Standard & Poor’s Ratings Services announced that it has affirmed its “A” counterparty credit and financial strength ratings on Bermuda’s Axis Specialty Ltd. and its operating units: Axis Specialty Europe Ltd., Axis Specialty Insurance Co., Axis Reinsurance Co., and Axis Surplus Insurance Co.
S&P also said it has assigned its ‘A’ counterparty credit and financial strength ratings to Axis Re Ltd., the reinsurance subsidiary that writes global reinsurance from Ireland and its branch in Zurich. “The rating is based on a 75 percent quota share treaty and a stop-loss treaty attaching at an 80 percent loss ratio and capped at 120 percent, both with lead company Axis Specialty Ltd,” said S&P.
The outlook on all of the companies is stable. S&P said it “expects Axis to continue to generate very strong average operating returns, though results in any period are subject to volatility from large losses. Capital adequacy is expected to remain very strong and at the current rating level.”
The rating agency listed the following as “Major Rating Factors:”
— Seasoned management, ownership, and sponsorship. Management’s strength is in both its depth and breadth, with proven track records at Lloyd’s, in Bermuda, and in other jurisdictions as well as expertise in property and specialty lines of business. Most have extensive relationships with insurers and clients that have contributed to Axis’s acquisition of its initial book of business over the past two years. Management and all staff own shares in the company, aggregating 5 percent of outstanding common.
— Extremely strong current capital. Capitalization is substantial on an absolute basis and currently at a ‘AAA’ standard. Axis’s capital adequacy ratio, based on Standard & Poor’s risk-based capital adequacy model for property/casualty insurers, was 237 percent as of Dec. 31, 2003. Capital adequacy is expected to remain a rating strength.

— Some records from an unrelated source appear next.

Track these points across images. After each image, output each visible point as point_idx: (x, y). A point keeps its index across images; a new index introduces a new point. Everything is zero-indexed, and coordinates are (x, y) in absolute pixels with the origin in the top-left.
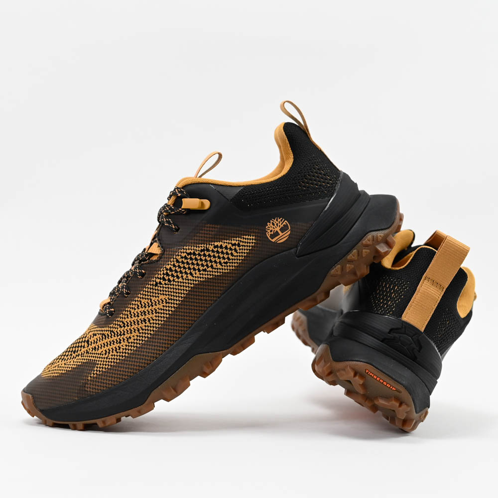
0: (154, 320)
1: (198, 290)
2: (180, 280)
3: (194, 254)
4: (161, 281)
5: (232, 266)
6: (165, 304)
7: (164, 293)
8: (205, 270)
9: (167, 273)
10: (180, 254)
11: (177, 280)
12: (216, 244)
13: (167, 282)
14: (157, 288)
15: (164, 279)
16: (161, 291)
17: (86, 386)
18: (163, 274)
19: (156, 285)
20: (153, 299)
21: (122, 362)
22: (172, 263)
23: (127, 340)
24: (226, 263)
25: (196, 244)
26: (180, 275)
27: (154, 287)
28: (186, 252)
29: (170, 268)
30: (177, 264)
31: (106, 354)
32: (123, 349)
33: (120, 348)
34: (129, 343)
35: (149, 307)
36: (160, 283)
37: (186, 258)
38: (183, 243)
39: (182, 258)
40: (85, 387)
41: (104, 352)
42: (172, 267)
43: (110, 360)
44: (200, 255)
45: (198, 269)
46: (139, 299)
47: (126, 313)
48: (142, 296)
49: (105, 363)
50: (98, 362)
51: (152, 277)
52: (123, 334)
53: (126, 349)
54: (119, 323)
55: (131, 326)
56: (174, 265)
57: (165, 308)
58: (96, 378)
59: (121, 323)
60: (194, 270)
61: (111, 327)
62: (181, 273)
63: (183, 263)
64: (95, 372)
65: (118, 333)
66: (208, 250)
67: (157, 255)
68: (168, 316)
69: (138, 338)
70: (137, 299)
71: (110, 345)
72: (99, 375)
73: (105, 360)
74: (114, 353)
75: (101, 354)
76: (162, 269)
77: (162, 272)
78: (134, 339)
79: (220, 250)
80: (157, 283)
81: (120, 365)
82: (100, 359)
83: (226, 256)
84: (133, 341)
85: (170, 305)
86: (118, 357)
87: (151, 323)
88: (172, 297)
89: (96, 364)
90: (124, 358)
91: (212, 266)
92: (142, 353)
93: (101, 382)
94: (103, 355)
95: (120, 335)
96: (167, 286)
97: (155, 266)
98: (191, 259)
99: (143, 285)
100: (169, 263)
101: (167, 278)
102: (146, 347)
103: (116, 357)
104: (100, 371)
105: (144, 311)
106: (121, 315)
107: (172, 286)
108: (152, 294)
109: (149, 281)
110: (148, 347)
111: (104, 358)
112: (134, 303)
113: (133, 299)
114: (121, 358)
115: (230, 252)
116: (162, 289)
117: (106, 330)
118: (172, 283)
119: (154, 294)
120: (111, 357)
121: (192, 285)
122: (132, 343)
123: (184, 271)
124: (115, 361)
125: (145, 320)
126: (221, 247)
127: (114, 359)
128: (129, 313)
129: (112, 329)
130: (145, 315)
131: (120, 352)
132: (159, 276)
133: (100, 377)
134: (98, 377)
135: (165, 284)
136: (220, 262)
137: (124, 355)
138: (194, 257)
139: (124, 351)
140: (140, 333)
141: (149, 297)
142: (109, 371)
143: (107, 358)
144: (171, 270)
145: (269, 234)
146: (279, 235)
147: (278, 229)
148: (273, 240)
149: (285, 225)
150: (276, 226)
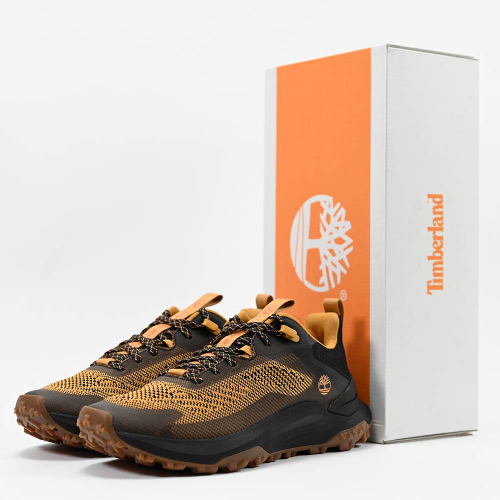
0: (237, 403)
1: (272, 397)
2: (263, 383)
3: (277, 369)
4: (250, 376)
5: (294, 393)
6: (247, 395)
7: (250, 386)
8: (279, 386)
9: (255, 372)
10: (268, 363)
11: (260, 382)
12: (293, 371)
14: (245, 380)
15: (252, 377)
16: (247, 384)
17: (172, 428)
18: (253, 372)
19: (245, 377)
20: (241, 387)
21: (206, 423)
22: (261, 368)
23: (213, 408)
24: (293, 388)
25: (281, 363)
26: (264, 380)
27: (243, 378)
28: (273, 365)
29: (259, 370)
30: (264, 370)
31: (192, 410)
32: (209, 413)
33: (206, 411)
34: (214, 411)
35: (236, 391)
36: (248, 377)
37: (271, 368)
38: (273, 357)
39: (269, 367)
40: (170, 428)
41: (190, 408)
42: (260, 370)
43: (196, 417)
44: (280, 372)
45: (276, 382)
46: (229, 381)
47: (215, 387)
48: (231, 380)
49: (191, 417)
50: (184, 414)
51: (242, 370)
52: (211, 402)
53: (211, 414)
54: (207, 392)
55: (218, 398)
56: (262, 369)
57: (247, 398)
58: (182, 425)
59: (209, 393)
60: (274, 381)
61: (199, 392)
62: (265, 378)
63: (268, 371)
64: (182, 421)
65: (205, 399)
66: (286, 372)
67: (249, 355)
68: (247, 405)
69: (222, 411)
70: (226, 380)
71: (197, 405)
72: (185, 424)
73: (191, 415)
74: (200, 413)
75: (187, 409)
76: (252, 368)
77: (252, 370)
78: (219, 410)
79: (293, 377)
80: (246, 376)
81: (204, 425)
82: (187, 413)
83: (294, 384)
84: (218, 411)
85: (251, 398)
86: (204, 418)
87: (234, 404)
88: (254, 393)
89: (182, 415)
90: (208, 420)
91: (284, 385)
92: (223, 424)
93: (185, 431)
94: (189, 410)
95: (207, 401)
96: (253, 382)
97: (246, 363)
98: (274, 372)
99: (233, 373)
100: (259, 366)
101: (254, 376)
102: (227, 420)
103: (201, 417)
104: (186, 422)
105: (231, 392)
106: (210, 387)
107: (256, 385)
108: (240, 382)
109: (239, 372)
110: (228, 421)
111: (191, 413)
112: (224, 382)
113: (222, 379)
114: (206, 419)
115: (297, 382)
116: (249, 382)
117: (193, 392)
118: (257, 382)
119: (242, 384)
120: (197, 415)
121: (269, 392)
122: (216, 412)
123: (267, 378)
124: (201, 419)
125: (230, 400)
126: (294, 375)
127: (200, 418)
128: (218, 388)
129: (200, 394)
130: (232, 396)
131: (206, 415)
132: (249, 372)
133: (186, 426)
134: (184, 425)
135: (252, 380)
136: (290, 386)
137: (209, 418)
138: (276, 372)
139: (209, 415)
140: (224, 408)
141: (238, 384)
142: (194, 425)
143: (193, 414)
144: (259, 372)
145: (319, 384)
146: (324, 388)
147: (325, 384)
148: (320, 390)
149: (329, 384)
150: (324, 380)
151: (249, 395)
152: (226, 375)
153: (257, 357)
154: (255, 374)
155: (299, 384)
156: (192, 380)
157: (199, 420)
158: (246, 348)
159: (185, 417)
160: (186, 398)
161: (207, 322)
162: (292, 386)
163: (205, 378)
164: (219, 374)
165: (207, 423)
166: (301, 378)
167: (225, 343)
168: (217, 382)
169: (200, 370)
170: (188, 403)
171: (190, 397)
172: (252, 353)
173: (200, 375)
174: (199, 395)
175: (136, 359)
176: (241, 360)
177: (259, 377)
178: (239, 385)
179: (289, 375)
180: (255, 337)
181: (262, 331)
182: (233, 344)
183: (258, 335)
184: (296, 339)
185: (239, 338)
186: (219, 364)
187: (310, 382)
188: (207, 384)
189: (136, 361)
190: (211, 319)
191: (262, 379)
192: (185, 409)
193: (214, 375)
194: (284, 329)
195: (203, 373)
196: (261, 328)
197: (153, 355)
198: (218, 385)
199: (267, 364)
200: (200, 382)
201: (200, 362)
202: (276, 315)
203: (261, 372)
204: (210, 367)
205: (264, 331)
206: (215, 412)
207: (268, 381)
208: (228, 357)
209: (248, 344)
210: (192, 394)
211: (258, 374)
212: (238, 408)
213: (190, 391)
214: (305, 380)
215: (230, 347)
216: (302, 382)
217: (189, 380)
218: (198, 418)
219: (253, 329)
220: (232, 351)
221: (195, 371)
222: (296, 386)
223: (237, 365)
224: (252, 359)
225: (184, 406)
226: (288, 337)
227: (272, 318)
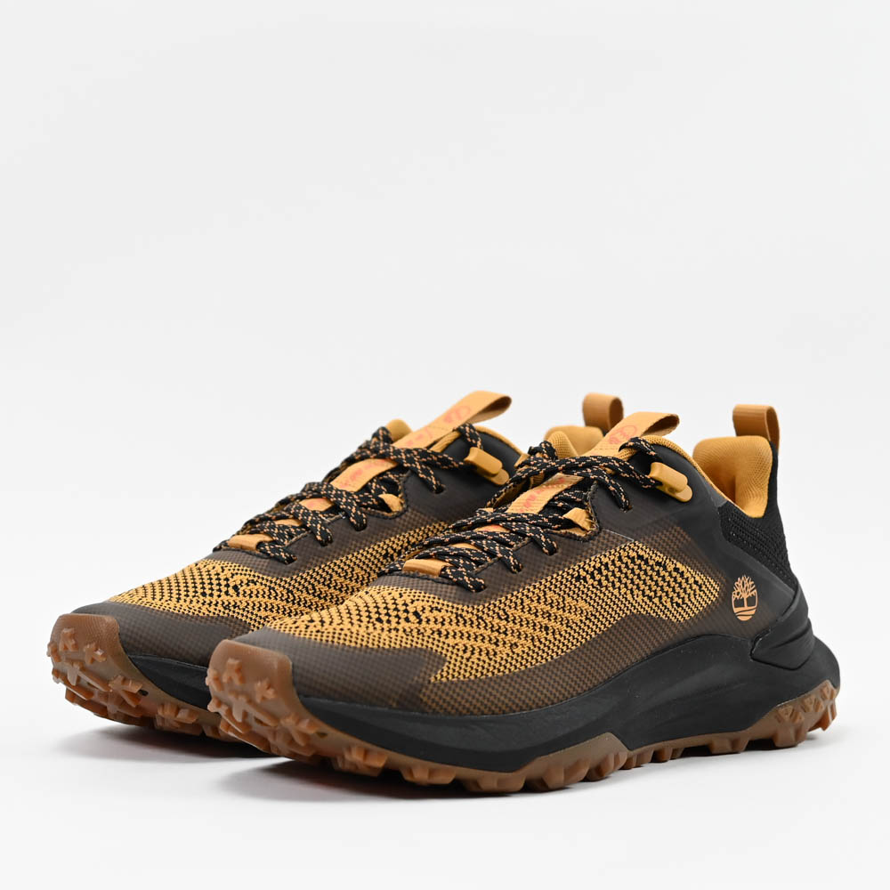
0: (561, 635)
1: (634, 623)
2: (616, 592)
3: (646, 562)
4: (588, 577)
5: (680, 616)
6: (583, 618)
7: (588, 599)
8: (650, 598)
9: (600, 568)
10: (627, 548)
11: (611, 589)
12: (679, 565)
13: (596, 583)
14: (578, 584)
15: (593, 577)
16: (583, 593)
17: (424, 690)
18: (594, 567)
19: (578, 578)
20: (569, 600)
22: (612, 557)
23: (511, 646)
24: (678, 605)
25: (655, 547)
26: (618, 585)
27: (573, 580)
28: (637, 552)
29: (607, 564)
30: (618, 564)
31: (465, 651)
32: (502, 659)
33: (495, 654)
34: (513, 653)
35: (558, 609)
36: (585, 579)
37: (633, 559)
38: (636, 534)
39: (628, 557)
40: (420, 691)
41: (461, 647)
42: (610, 563)
43: (475, 666)
44: (652, 569)
45: (643, 591)
46: (542, 587)
47: (514, 599)
48: (548, 584)
49: (463, 666)
50: (448, 659)
51: (570, 563)
52: (505, 633)
53: (506, 661)
54: (496, 610)
55: (521, 625)
56: (613, 561)
57: (582, 625)
58: (445, 685)
59: (501, 613)
60: (638, 588)
61: (478, 610)
62: (620, 581)
63: (627, 567)
64: (445, 674)
65: (493, 626)
66: (665, 569)
67: (583, 529)
68: (583, 641)
69: (531, 653)
70: (537, 585)
71: (475, 639)
72: (452, 682)
73: (464, 661)
74: (484, 657)
75: (454, 647)
76: (593, 558)
77: (592, 564)
78: (523, 652)
79: (679, 579)
80: (579, 576)
81: (492, 684)
82: (454, 656)
83: (682, 595)
84: (521, 653)
85: (591, 625)
86: (491, 669)
87: (555, 639)
88: (597, 614)
89: (445, 661)
90: (501, 674)
91: (660, 598)
92: (533, 683)
93: (452, 697)
94: (458, 650)
95: (498, 631)
96: (594, 590)
97: (577, 546)
98: (640, 568)
99: (551, 568)
100: (607, 554)
101: (598, 577)
102: (540, 674)
103: (486, 666)
104: (453, 676)
105: (548, 612)
106: (503, 599)
107: (602, 596)
108: (567, 590)
109: (565, 566)
110: (544, 676)
111: (462, 658)
112: (533, 589)
113: (528, 581)
114: (496, 671)
115: (689, 591)
116: (585, 590)
117: (467, 611)
118: (603, 589)
119: (571, 593)
120: (476, 661)
121: (628, 612)
122: (518, 655)
123: (624, 580)
124: (485, 671)
125: (547, 628)
126: (682, 574)
127: (483, 668)
128: (519, 601)
129: (480, 614)
130: (550, 620)
131: (496, 662)
132: (587, 567)
133: (453, 687)
134: (449, 684)
135: (592, 585)
136: (672, 598)
137: (502, 669)
138: (644, 567)
139: (503, 662)
140: (535, 646)
141: (562, 593)
142: (471, 684)
143: (468, 660)
144: (607, 568)
145: (734, 597)
146: (743, 606)
147: (745, 596)
148: (736, 610)
149: (753, 597)
150: (744, 588)
151: (587, 619)
152: (535, 574)
153: (602, 534)
154: (600, 573)
155: (692, 596)
156: (461, 585)
157: (482, 673)
158: (576, 514)
159: (452, 666)
160: (450, 623)
161: (476, 455)
162: (676, 599)
163: (490, 581)
164: (519, 570)
165: (498, 681)
166: (696, 582)
167: (527, 505)
168: (516, 587)
169: (478, 563)
170: (455, 634)
171: (458, 621)
172: (592, 526)
173: (477, 573)
174: (478, 617)
175: (319, 538)
176: (567, 541)
177: (607, 579)
178: (566, 596)
179: (670, 575)
180: (596, 489)
181: (610, 476)
182: (546, 507)
183: (603, 485)
184: (686, 494)
185: (560, 493)
186: (518, 549)
187: (714, 592)
188: (495, 593)
189: (319, 541)
190: (487, 448)
191: (613, 582)
192: (450, 649)
193: (510, 574)
194: (659, 471)
195: (484, 569)
196: (608, 470)
197: (357, 529)
198: (520, 595)
199: (625, 550)
200: (478, 588)
201: (475, 545)
202: (639, 441)
203: (611, 568)
204: (500, 555)
205: (615, 475)
206: (515, 656)
207: (626, 587)
208: (539, 533)
209: (581, 505)
210: (464, 614)
211: (605, 572)
212: (565, 648)
213: (458, 609)
214: (704, 588)
215: (540, 513)
216: (698, 592)
217: (453, 585)
218: (480, 669)
219: (589, 470)
220: (546, 520)
221: (465, 566)
222: (687, 601)
223: (560, 550)
224: (591, 538)
225: (447, 641)
226: (667, 491)
227: (630, 447)
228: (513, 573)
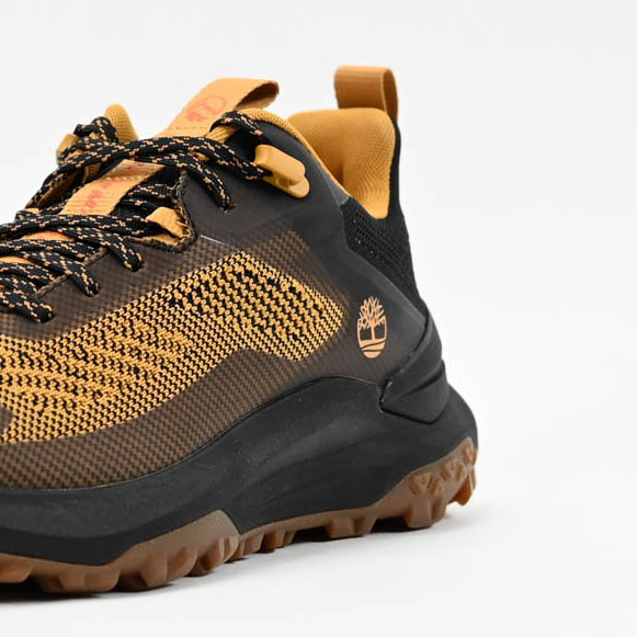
0: (155, 380)
1: (245, 362)
2: (220, 320)
3: (256, 281)
4: (185, 300)
5: (298, 352)
6: (182, 356)
7: (186, 330)
8: (261, 328)
9: (199, 288)
10: (232, 261)
11: (213, 316)
12: (296, 284)
13: (195, 308)
14: (172, 310)
15: (191, 301)
16: (180, 322)
18: (192, 286)
19: (172, 303)
20: (162, 331)
21: (79, 442)
22: (214, 274)
23: (94, 395)
24: (295, 337)
25: (265, 259)
26: (222, 310)
27: (167, 305)
28: (245, 267)
29: (207, 282)
30: (221, 282)
31: (35, 403)
32: (83, 412)
33: (74, 406)
34: (97, 404)
35: (150, 344)
36: (180, 302)
37: (239, 276)
38: (240, 241)
39: (233, 272)
41: (30, 397)
42: (211, 282)
43: (50, 422)
44: (264, 289)
45: (253, 318)
46: (128, 315)
47: (92, 331)
48: (135, 311)
49: (35, 423)
50: (15, 412)
51: (161, 282)
52: (84, 377)
53: (89, 414)
54: (71, 346)
55: (105, 367)
56: (215, 279)
57: (181, 365)
58: (15, 448)
59: (77, 350)
60: (247, 315)
61: (47, 347)
62: (224, 306)
63: (232, 286)
64: (13, 433)
65: (68, 368)
66: (279, 289)
67: (173, 236)
68: (183, 387)
69: (119, 403)
70: (121, 311)
71: (47, 385)
72: (23, 444)
73: (36, 416)
74: (60, 410)
75: (20, 398)
76: (190, 275)
77: (190, 282)
78: (109, 402)
79: (296, 303)
80: (174, 298)
81: (74, 446)
82: (22, 409)
83: (300, 324)
84: (106, 405)
85: (191, 365)
86: (71, 425)
87: (148, 384)
88: (198, 350)
89: (11, 416)
90: (83, 432)
91: (274, 327)
92: (124, 445)
93: (23, 465)
94: (27, 401)
95: (75, 374)
96: (194, 318)
97: (163, 259)
98: (248, 288)
99: (137, 289)
100: (207, 269)
101: (197, 300)
102: (132, 431)
103: (64, 421)
104: (24, 436)
105: (137, 348)
106: (79, 331)
107: (203, 325)
108: (159, 318)
109: (154, 286)
110: (138, 435)
111: (33, 411)
112: (115, 318)
113: (109, 307)
114: (77, 429)
115: (308, 318)
116: (182, 318)
117: (33, 348)
118: (205, 317)
119: (165, 323)
120: (51, 416)
121: (236, 348)
122: (103, 406)
123: (229, 305)
124: (63, 429)
125: (137, 370)
126: (299, 296)
127: (61, 424)
128: (99, 334)
129: (51, 352)
130: (140, 359)
131: (76, 416)
132: (182, 287)
133: (24, 450)
134: (19, 447)
135: (191, 311)
136: (287, 328)
137: (84, 425)
138: (253, 286)
139: (86, 417)
140: (123, 394)
141: (153, 322)
142: (46, 447)
143: (40, 414)
144: (208, 289)
145: (360, 326)
146: (370, 338)
147: (372, 325)
148: (362, 343)
149: (382, 326)
150: (371, 314)
151: (185, 357)
152: (116, 297)
153: (199, 242)
154: (200, 294)
155: (311, 325)
156: (21, 313)
157: (60, 432)
158: (163, 216)
159: (20, 422)
160: (12, 364)
162: (293, 330)
163: (59, 308)
164: (96, 292)
165: (81, 441)
166: (315, 306)
167: (91, 203)
168: (94, 315)
169: (39, 284)
170: (20, 379)
171: (23, 362)
172: (184, 231)
173: (40, 296)
174: (49, 357)
176: (154, 252)
177: (209, 303)
178: (158, 326)
179: (285, 297)
180: (186, 181)
181: (204, 164)
182: (118, 206)
183: (195, 177)
184: (301, 188)
185: (135, 188)
186: (91, 263)
187: (336, 319)
188: (68, 324)
191: (216, 307)
192: (16, 399)
193: (84, 298)
194: (268, 157)
195: (48, 291)
196: (201, 155)
198: (100, 326)
199: (229, 264)
200: (45, 317)
201: (29, 259)
202: (239, 116)
203: (213, 288)
204: (68, 272)
205: (211, 163)
206: (100, 408)
207: (232, 313)
208: (118, 242)
209: (168, 203)
210: (30, 352)
211: (205, 294)
212: (160, 397)
213: (20, 345)
214: (324, 314)
215: (111, 214)
216: (318, 320)
217: (8, 313)
218: (57, 426)
219: (174, 156)
220: (122, 224)
221: (21, 287)
222: (305, 332)
223: (146, 265)
224: (185, 248)
225: (10, 389)
226: (277, 183)
227: (228, 124)
228: (89, 296)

— Very strong initial operating results. For 2002 and 2003, Axis has generated extremely strong underwriting and operating performance, with combined ratios averaging 72 percent. At year-end 2003, 81 percent of loss reserves were held as IBNR as a cushion for potential loss development. Even without financial leverage, Axis’s ROE was 22 percent and ROR was 33 percent in 2003, which compares favorably with those of its peers.
— Good risk management. Management demonstrates a sound understanding of the underwriting strengths and weaknesses of business it writes, with a good grasp of pricing, risk selection, attachments points, policy limits, loss modeling, and reinsurance. Axis uses technology actively and also peer-reviews all risks.
— Extremely strong balance sheet. Axis has an extremely strong balance sheet funded entirely with common equity, very few intangibles, no legacy reserve or recoverable concerns, and a healthy reserve balance.
— Short track record. Although Axis has demonstrated very strong operating performance to date, it has a short nine-quarter track record, and the ability of its franchise to navigate weak markets is as yet untested.
— High-risk coverages. Axis’s management team has considerable experience in what are considered higher risk coverages, such as terrorism/war and political risk. Although risk is well controlled and monitored, Axis has the potential to suffer high-severity losses at any given time and may be subject to higher volatility in its operating performance than has been realized to date. This risk is mitigated by conservative reserving and an extremely strong balance sheet.”